Maltese PM's wife cleared in inquiry over offshore shell company

FILE PHOTO: Malta's Prime Minister Joseph Muscat and his wife Michelle arrive to attend The Queen's Dinner during The Commonwealth Heads of Government Meeting at Buckingham Palace in London on April 19, 2018.  Daniel Leal-Olivas/Pool via Reuters/File Photo
FILE PHOTO: Malta's Prime Minister Joseph Muscat and his wife Michelle arrive to attend The Queen's Dinner during The Commonwealth Heads of Government Meeting at Buckingham Palace in London on April 19, 2018. Daniel Leal-Olivas/Pool via Reuters/File Photo

Thomson Reuters

VALLETTA (Reuters) - An inquiry has found no evidence that the wife of Malta's prime minister benefited from a secret offshore company, contrary to allegations by murdered reporter Daphne Caruana Galizia.

Malta's attorney general said on Sunday that the 15-month investigation had failed to establish any links between the family of Prime Minister Joseph Muscat and Panama-based Egrant.

"A hundred suspicions do not make one certain fact," it said in a statement.

The inquiry was launched after allegations by Caruana Galizia, an investigative journalist who died last October in a car bomb attack, that Muscat's wife Michelle owned a shell company established by Panama law firm Mossack Fonseca.

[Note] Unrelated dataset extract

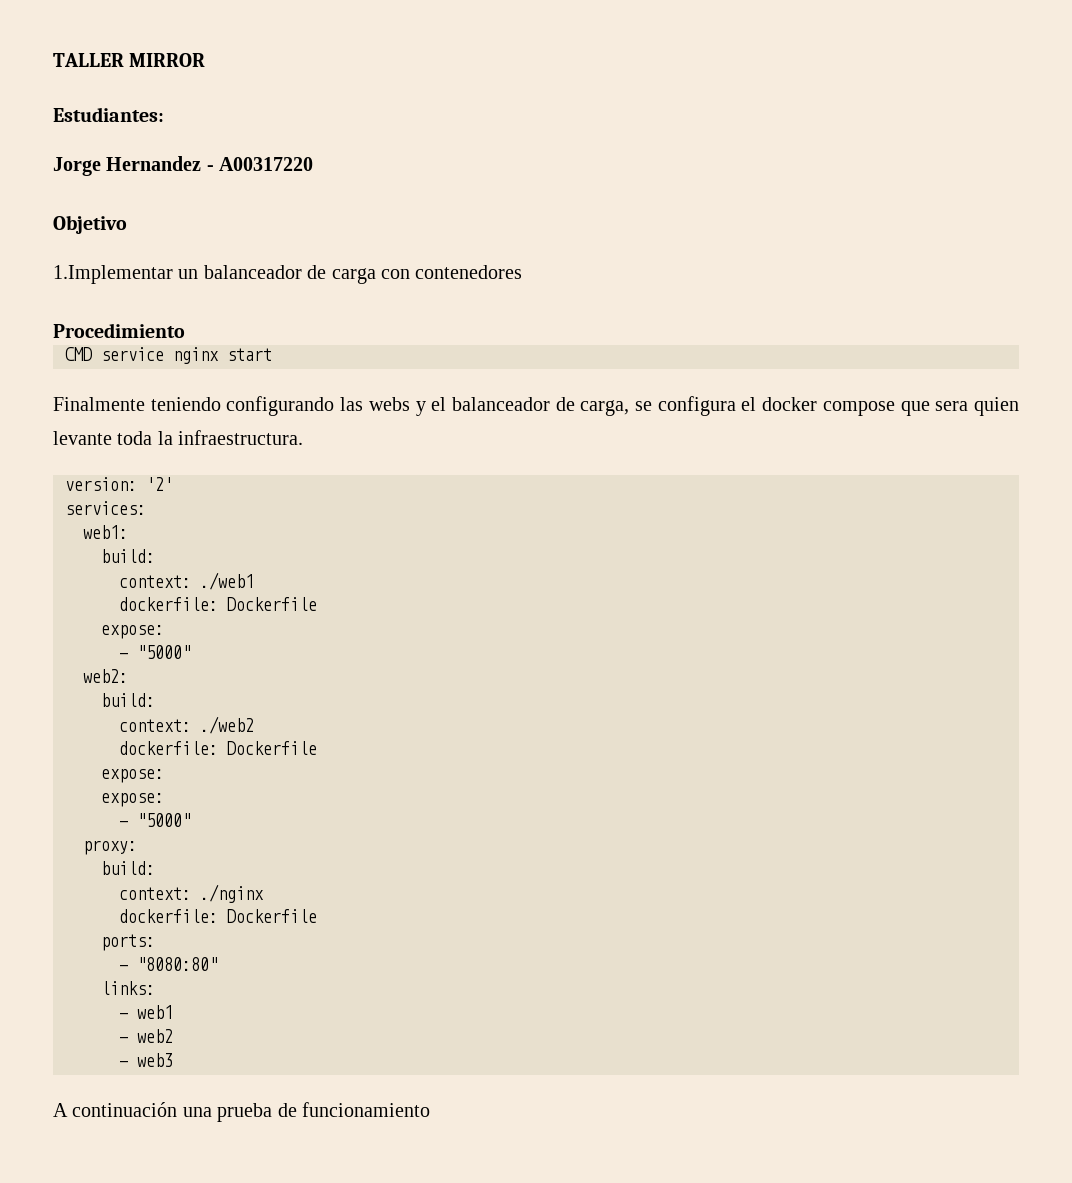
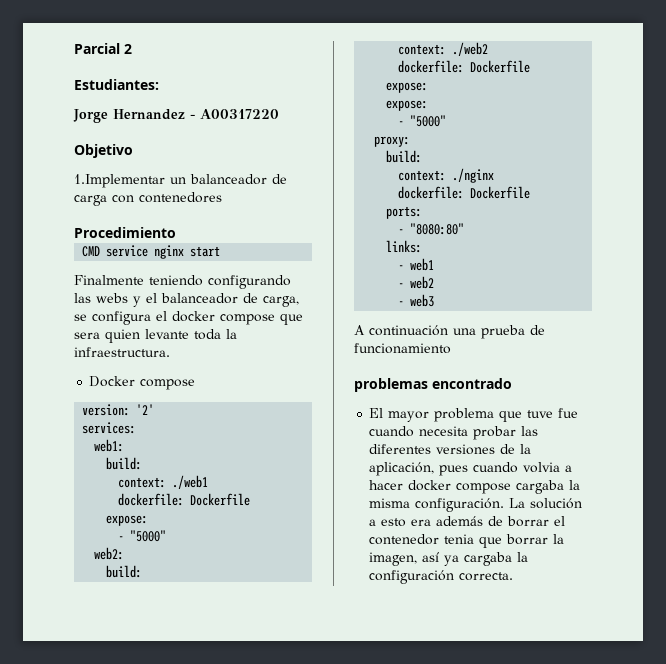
[53,53,206,67] TALLER MIRROR -> [74,43,132,54] Parcial 2
(304, 437) none -> [89,376,196,390] // Docker compose
(430, 1109) none -> [354,378,512,392] [369,408,579,422] [369,426,539,440] [369,444,532,455] [369,462,573,476] [369,480,581,494] [369,498,583,512] [369,516,566,527] [369,534,565,548] [369,552,529,566] [369,570,514,584] // problemas encontrado // El mayor problema que tuve fue cuando necesita probar las diferentes versiones de la aplicación, pues cuando volvia a hacer docker compose cargaba la misma configuración. La solución a esto era además de borrar el contenedor tenia que borrar la imagen, así ya cargaba la configuración correcta.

Muscat had denied the claims that his wife received money from the daughter of energy-rich Azerbaijan's president through that company.

To counter a mounting backlash triggered by the accusations and the investigation, Muscat last year called an election in which he gained a larger parliamentary majority.

"Michelle and I are both relieved this nightmare is over," he said on Sunday.